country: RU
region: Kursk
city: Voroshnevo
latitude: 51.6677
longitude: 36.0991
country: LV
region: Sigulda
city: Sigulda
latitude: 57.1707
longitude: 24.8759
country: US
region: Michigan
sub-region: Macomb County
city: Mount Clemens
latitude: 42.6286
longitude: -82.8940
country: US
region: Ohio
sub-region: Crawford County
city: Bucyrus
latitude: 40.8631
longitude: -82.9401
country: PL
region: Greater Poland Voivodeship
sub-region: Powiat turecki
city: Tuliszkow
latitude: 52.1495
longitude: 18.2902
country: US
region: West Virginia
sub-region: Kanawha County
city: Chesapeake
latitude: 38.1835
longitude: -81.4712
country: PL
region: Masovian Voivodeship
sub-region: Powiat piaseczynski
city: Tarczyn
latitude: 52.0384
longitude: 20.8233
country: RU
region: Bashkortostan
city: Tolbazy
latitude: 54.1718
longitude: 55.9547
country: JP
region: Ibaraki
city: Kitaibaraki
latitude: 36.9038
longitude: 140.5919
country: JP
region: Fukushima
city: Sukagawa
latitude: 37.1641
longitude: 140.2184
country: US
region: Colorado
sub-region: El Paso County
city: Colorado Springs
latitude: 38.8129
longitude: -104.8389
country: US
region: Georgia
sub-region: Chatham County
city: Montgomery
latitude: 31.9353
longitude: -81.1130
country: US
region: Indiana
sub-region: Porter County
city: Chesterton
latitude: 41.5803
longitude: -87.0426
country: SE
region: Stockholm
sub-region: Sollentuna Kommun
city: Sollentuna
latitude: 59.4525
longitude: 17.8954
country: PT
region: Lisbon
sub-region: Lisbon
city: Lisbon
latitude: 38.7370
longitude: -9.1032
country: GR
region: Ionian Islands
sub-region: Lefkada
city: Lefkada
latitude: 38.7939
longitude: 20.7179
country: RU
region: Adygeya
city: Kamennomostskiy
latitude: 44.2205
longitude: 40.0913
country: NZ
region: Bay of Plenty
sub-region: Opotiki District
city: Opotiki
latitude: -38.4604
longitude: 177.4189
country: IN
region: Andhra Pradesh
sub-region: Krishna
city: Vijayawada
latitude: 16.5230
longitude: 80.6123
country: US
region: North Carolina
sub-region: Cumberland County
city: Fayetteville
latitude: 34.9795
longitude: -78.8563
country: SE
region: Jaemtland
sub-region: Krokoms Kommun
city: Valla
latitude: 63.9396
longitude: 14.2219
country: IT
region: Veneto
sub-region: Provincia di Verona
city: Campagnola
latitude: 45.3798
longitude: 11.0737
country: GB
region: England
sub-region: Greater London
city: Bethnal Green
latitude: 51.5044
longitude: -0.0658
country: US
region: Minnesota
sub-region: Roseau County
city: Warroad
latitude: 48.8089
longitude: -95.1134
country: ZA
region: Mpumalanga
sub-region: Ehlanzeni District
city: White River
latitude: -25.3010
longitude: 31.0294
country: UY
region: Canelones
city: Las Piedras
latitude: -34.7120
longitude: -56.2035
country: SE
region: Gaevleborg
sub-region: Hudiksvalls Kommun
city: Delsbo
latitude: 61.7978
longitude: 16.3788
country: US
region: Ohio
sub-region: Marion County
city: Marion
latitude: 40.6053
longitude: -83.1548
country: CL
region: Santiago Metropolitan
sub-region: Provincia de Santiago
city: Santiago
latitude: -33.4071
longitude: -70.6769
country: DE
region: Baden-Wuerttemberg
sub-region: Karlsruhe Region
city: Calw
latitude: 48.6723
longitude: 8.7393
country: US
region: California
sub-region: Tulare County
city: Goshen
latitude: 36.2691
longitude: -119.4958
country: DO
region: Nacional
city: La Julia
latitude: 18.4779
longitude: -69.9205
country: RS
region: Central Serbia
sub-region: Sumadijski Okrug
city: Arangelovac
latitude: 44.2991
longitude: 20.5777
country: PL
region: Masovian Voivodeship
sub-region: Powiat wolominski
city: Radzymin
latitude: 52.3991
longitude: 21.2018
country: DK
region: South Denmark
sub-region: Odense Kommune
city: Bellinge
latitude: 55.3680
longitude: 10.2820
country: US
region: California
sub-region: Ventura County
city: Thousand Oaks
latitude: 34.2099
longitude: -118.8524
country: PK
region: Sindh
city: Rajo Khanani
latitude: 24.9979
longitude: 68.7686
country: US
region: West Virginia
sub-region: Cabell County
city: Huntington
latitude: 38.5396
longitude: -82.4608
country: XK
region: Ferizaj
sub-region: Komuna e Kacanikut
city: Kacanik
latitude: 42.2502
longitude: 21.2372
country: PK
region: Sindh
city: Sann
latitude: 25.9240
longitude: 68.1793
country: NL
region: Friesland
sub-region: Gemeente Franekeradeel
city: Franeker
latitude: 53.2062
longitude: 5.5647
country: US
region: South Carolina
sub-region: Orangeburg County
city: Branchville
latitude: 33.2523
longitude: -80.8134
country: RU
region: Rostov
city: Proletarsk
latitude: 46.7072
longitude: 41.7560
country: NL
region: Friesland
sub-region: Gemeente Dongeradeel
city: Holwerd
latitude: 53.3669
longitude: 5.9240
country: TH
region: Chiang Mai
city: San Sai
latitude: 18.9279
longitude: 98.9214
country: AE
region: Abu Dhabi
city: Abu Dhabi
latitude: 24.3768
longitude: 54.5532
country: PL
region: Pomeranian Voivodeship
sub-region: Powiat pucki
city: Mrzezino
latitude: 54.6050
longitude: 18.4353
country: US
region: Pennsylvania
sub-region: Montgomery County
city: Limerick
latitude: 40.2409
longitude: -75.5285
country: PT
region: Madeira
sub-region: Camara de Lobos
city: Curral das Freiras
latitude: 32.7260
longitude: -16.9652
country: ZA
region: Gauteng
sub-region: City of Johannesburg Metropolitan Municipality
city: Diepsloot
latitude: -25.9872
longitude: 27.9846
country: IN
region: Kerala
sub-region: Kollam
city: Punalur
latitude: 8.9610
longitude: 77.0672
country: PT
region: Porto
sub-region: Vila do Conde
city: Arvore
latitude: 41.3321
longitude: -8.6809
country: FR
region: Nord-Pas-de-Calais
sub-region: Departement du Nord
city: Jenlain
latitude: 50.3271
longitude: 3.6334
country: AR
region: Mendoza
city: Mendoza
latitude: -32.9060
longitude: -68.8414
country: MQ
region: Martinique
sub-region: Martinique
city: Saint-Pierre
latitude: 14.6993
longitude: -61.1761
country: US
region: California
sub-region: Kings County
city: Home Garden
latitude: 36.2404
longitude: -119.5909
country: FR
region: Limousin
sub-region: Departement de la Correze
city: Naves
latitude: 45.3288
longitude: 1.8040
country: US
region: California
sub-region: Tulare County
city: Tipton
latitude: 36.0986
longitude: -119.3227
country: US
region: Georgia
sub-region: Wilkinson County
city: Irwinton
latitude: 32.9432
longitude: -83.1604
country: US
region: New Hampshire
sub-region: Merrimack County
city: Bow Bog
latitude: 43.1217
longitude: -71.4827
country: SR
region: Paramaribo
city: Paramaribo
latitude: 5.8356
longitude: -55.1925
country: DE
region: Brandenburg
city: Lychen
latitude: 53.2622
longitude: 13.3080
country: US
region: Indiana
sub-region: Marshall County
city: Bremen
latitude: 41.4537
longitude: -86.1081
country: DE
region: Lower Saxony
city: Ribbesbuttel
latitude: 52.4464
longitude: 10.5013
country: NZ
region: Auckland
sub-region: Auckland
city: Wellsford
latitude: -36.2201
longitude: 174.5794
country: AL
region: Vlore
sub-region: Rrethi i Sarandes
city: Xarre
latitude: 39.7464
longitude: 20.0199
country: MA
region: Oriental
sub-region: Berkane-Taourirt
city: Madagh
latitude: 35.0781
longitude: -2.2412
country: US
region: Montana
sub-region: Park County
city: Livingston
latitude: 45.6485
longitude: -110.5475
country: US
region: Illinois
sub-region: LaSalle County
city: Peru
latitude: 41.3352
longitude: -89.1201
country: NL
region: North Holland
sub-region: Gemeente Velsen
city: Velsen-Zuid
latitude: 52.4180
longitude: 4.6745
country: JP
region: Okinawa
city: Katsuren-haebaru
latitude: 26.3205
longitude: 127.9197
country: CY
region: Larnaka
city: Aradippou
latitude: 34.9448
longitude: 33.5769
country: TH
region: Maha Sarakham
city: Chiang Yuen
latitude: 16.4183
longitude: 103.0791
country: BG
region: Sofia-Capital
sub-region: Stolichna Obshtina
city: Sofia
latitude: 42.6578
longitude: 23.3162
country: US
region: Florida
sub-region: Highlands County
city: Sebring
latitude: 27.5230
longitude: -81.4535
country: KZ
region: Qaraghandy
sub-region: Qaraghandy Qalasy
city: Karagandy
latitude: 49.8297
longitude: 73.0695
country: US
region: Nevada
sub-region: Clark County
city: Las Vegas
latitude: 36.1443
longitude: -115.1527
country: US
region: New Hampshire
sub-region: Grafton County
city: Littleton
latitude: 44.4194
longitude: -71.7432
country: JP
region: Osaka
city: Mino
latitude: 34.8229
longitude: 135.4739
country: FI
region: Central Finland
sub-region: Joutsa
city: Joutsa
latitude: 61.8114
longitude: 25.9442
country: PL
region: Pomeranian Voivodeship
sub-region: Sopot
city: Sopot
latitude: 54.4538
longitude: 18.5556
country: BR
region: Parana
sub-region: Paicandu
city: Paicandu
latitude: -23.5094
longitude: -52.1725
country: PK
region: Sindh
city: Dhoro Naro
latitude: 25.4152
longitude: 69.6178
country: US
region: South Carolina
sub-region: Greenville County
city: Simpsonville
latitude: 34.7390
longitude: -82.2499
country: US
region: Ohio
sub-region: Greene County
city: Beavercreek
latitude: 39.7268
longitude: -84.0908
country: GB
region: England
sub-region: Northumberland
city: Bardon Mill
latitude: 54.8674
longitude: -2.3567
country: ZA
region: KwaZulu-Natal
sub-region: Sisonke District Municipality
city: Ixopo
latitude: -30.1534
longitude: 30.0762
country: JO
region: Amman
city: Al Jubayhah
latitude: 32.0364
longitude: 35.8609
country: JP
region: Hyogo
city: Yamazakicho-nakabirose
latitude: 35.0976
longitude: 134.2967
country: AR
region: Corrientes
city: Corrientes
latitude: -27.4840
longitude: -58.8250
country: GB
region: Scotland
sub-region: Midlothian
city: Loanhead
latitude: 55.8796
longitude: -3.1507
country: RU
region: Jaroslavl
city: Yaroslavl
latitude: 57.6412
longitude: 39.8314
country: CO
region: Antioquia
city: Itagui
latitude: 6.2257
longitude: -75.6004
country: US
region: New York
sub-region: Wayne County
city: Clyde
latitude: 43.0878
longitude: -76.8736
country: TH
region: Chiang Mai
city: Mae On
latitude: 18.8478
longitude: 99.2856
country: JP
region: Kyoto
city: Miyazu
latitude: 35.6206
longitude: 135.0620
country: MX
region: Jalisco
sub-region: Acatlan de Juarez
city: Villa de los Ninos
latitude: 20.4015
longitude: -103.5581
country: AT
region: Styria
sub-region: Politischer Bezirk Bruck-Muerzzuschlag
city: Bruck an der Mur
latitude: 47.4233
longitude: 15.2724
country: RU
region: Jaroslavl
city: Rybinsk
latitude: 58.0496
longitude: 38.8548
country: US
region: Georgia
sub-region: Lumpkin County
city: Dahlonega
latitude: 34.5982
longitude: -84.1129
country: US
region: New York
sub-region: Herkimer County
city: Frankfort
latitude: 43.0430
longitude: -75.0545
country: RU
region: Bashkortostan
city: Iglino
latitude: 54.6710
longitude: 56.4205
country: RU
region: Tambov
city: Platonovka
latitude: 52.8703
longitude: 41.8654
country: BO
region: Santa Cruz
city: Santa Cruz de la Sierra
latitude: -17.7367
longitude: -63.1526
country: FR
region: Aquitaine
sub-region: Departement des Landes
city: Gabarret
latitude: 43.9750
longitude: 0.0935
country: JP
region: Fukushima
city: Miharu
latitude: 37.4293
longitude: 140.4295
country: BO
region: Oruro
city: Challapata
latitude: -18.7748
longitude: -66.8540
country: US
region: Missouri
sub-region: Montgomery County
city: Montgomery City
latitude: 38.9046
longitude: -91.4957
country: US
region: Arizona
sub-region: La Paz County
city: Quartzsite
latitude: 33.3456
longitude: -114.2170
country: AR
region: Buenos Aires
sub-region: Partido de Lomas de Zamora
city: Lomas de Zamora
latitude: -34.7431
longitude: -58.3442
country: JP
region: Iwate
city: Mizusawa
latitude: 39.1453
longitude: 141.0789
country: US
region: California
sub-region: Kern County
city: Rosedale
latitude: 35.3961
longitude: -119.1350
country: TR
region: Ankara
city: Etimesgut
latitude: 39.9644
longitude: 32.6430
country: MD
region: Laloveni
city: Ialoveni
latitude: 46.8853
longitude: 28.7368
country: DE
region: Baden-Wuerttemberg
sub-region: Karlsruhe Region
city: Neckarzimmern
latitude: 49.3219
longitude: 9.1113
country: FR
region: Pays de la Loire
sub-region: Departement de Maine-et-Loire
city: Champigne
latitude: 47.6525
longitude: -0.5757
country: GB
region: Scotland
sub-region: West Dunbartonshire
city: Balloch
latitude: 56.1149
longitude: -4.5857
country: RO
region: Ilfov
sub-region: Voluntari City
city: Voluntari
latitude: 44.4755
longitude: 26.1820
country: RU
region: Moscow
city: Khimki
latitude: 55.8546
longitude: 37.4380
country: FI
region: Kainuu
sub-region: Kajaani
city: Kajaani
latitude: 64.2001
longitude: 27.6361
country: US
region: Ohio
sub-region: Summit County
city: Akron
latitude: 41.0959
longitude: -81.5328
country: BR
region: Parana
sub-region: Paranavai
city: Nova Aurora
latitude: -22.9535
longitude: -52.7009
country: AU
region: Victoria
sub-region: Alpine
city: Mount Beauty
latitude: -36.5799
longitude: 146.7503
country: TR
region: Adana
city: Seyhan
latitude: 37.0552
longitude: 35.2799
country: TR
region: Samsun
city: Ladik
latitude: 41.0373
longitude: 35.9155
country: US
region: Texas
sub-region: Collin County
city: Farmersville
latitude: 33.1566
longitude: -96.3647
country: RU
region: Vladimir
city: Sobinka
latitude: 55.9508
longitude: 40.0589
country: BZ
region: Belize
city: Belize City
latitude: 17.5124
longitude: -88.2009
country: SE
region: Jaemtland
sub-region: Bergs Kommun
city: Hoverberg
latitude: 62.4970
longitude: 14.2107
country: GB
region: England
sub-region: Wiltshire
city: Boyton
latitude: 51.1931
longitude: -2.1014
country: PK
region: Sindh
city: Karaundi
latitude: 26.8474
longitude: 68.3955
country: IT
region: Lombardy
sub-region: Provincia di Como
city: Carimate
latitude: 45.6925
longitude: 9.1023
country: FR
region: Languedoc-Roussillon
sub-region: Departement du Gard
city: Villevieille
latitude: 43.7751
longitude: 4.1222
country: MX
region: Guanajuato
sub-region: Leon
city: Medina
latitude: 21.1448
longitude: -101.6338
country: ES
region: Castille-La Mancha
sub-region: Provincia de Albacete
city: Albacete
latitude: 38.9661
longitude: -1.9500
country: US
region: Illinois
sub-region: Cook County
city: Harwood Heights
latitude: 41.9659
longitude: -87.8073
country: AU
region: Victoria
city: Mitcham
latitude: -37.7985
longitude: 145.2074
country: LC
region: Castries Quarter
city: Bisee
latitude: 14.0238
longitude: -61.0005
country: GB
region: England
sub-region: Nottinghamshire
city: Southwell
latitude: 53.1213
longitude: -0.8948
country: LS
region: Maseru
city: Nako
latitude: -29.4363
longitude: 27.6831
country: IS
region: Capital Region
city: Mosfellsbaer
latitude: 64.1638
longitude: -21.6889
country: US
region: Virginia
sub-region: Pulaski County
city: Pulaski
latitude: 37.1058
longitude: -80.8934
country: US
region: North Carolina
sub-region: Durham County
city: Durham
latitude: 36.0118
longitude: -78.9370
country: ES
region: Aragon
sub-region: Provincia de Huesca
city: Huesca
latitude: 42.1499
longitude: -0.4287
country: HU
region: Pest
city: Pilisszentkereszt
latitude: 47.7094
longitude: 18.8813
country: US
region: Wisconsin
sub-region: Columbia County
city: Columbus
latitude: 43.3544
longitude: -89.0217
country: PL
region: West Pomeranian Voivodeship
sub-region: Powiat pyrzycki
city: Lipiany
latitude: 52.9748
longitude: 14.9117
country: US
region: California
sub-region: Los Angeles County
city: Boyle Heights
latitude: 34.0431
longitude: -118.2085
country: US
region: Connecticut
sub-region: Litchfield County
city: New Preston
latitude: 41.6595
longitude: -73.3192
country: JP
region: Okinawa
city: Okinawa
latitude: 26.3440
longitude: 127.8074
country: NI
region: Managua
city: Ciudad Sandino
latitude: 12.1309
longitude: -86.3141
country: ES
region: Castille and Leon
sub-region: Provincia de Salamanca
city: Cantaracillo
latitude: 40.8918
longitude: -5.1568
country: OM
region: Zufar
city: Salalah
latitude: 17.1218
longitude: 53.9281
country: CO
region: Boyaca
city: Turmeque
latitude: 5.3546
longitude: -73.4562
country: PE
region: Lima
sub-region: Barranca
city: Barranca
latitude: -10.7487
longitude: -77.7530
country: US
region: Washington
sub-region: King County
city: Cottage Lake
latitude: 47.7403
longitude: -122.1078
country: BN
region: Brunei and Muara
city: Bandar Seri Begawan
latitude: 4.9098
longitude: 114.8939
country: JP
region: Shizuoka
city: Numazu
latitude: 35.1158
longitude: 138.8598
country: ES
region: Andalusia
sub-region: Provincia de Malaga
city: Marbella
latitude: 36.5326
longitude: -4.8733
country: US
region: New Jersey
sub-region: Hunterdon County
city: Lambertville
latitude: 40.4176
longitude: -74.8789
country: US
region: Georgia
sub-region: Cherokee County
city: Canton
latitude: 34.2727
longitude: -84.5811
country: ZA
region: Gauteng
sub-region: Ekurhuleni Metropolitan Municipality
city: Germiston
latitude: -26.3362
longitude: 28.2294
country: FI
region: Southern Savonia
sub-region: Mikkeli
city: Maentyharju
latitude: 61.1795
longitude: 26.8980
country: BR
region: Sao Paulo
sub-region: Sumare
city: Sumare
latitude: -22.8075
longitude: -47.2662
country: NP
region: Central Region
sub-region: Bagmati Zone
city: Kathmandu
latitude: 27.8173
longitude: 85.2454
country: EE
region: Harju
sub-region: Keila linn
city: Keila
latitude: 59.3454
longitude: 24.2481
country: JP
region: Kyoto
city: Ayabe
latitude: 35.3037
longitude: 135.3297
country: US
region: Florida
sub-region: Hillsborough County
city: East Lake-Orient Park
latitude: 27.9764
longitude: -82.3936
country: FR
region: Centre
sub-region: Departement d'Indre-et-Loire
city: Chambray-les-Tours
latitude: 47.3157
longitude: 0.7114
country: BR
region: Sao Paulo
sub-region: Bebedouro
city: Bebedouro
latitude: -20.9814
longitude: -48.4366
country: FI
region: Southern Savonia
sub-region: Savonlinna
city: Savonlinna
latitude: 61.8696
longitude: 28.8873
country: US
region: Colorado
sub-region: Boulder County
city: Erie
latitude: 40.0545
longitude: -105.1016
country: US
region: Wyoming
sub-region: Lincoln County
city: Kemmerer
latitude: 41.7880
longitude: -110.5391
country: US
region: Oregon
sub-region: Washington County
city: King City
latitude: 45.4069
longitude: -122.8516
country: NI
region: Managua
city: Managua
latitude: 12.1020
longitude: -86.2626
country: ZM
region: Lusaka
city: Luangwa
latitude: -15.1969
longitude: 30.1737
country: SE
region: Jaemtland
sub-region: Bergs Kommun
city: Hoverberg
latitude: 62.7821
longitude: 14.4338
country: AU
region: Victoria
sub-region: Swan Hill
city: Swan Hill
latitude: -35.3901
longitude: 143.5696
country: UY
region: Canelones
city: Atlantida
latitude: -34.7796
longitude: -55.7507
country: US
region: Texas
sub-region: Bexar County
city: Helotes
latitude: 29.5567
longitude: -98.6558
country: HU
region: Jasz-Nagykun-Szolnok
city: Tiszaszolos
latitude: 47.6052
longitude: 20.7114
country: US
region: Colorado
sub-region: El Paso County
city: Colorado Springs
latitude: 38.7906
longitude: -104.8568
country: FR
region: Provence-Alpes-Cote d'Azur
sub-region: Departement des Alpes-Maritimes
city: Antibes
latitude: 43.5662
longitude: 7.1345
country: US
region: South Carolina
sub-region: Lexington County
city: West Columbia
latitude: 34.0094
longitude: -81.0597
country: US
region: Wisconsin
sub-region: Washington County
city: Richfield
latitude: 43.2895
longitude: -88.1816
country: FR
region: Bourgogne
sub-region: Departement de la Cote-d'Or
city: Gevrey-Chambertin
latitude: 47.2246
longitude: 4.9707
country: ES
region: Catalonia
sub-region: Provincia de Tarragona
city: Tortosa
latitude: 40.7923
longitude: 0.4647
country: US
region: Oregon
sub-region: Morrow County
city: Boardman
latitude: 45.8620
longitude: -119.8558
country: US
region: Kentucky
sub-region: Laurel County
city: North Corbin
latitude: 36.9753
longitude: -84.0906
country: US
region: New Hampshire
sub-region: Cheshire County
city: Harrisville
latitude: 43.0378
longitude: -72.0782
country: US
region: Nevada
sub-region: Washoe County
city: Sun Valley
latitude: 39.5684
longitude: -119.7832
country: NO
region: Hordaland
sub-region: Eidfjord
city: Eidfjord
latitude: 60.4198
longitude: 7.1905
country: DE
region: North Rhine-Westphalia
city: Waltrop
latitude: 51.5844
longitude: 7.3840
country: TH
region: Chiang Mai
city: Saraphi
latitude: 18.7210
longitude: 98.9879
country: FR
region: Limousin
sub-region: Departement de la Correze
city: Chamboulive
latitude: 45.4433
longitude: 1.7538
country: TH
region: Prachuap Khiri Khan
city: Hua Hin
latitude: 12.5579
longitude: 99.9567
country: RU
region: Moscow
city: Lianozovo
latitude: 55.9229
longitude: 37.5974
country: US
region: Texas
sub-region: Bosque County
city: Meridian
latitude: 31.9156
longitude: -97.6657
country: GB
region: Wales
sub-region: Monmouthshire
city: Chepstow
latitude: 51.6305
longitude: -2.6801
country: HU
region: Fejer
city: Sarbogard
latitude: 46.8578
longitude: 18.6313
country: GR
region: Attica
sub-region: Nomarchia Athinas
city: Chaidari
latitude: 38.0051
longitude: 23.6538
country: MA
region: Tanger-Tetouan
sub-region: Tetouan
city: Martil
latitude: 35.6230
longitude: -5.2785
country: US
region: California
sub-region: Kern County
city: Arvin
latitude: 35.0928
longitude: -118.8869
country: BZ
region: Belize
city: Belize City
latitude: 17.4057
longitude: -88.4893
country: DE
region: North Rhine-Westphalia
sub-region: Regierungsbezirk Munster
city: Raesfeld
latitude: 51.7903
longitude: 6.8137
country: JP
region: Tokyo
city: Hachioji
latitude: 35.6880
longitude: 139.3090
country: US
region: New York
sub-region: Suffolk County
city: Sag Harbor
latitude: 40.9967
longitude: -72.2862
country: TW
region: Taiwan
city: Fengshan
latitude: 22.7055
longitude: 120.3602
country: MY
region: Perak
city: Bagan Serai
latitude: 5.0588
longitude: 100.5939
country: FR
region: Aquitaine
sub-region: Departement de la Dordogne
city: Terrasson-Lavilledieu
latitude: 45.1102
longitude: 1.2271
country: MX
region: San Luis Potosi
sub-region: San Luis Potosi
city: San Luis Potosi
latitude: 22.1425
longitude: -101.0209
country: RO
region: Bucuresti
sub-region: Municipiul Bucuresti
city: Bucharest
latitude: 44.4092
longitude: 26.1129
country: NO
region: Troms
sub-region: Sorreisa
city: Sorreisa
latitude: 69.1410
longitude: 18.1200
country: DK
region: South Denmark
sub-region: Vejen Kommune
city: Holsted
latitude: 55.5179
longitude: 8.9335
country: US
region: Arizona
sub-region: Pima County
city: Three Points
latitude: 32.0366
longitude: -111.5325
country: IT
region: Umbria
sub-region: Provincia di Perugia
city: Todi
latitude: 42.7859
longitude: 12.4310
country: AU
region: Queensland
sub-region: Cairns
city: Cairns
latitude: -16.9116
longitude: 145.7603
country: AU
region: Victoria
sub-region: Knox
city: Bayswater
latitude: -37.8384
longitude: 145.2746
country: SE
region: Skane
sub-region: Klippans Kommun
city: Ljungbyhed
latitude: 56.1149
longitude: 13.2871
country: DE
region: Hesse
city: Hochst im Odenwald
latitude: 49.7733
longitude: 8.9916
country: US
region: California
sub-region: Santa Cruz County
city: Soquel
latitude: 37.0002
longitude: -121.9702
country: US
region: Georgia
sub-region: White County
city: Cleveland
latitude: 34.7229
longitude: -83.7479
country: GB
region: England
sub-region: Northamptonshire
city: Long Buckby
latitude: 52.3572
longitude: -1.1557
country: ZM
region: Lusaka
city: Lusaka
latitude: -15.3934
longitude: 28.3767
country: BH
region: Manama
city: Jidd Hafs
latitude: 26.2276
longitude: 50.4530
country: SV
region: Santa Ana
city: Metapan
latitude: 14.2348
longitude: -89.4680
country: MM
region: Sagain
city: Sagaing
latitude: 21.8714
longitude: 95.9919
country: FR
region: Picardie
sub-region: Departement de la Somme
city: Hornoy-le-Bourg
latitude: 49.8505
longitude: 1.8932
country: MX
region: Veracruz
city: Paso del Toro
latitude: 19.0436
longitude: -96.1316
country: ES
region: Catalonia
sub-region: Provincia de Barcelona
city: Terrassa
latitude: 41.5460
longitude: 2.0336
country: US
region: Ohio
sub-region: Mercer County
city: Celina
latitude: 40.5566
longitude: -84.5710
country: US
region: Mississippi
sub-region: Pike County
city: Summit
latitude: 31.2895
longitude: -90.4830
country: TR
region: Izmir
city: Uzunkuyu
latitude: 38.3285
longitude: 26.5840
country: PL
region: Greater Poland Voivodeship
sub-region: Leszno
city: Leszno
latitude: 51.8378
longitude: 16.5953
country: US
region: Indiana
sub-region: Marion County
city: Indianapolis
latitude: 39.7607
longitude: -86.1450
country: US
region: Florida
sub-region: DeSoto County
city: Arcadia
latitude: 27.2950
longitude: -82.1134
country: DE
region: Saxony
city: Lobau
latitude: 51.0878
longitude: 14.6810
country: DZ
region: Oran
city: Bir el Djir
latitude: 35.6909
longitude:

========

* WHAT NEEDS TO BE DONE *
Recast the lines starting at the one containing "longitude: 39.8314" and ending at the one containing "latitude: 20.4015" as a Markdown table with the columns "No." and "Line", one numbered row per line, leaving out any blank lines.

* EXERCISE ANSWER *
| No. | Line |
|---|---|
| 1 | longitude: 39.8314 |
| 2 | country: CO |
| 3 | region: Antioquia |
| 4 | city: Itagui |
| 5 | latitude: 6.2257 |
| 6 | longitude: -75.6004 |
| 7 | country: US |
| 8 | region: New York |
| 9 | sub-region: Wayne County |
| 10 | city: Clyde |
| 11 | latitude: 43.0878 |
| 12 | longitude: -76.8736 |
| 13 | country: TH |
| 14 | region: Chiang Mai |
| 15 | city: Mae On |
| 16 | latitude: 18.8478 |
| 17 | longitude: 99.2856 |
| 18 | country: JP |
| 19 | region: Kyoto |
| 20 | city: Miyazu |
| 21 | latitude: 35.6206 |
| 22 | longitude: 135.0620 |
| 23 | country: MX |
| 24 | region: Jalisco |
| 25 | sub-region: Acatlan de Juarez |
| 26 | city: Villa de los Ninos |
| 27 | latitude: 20.4015 |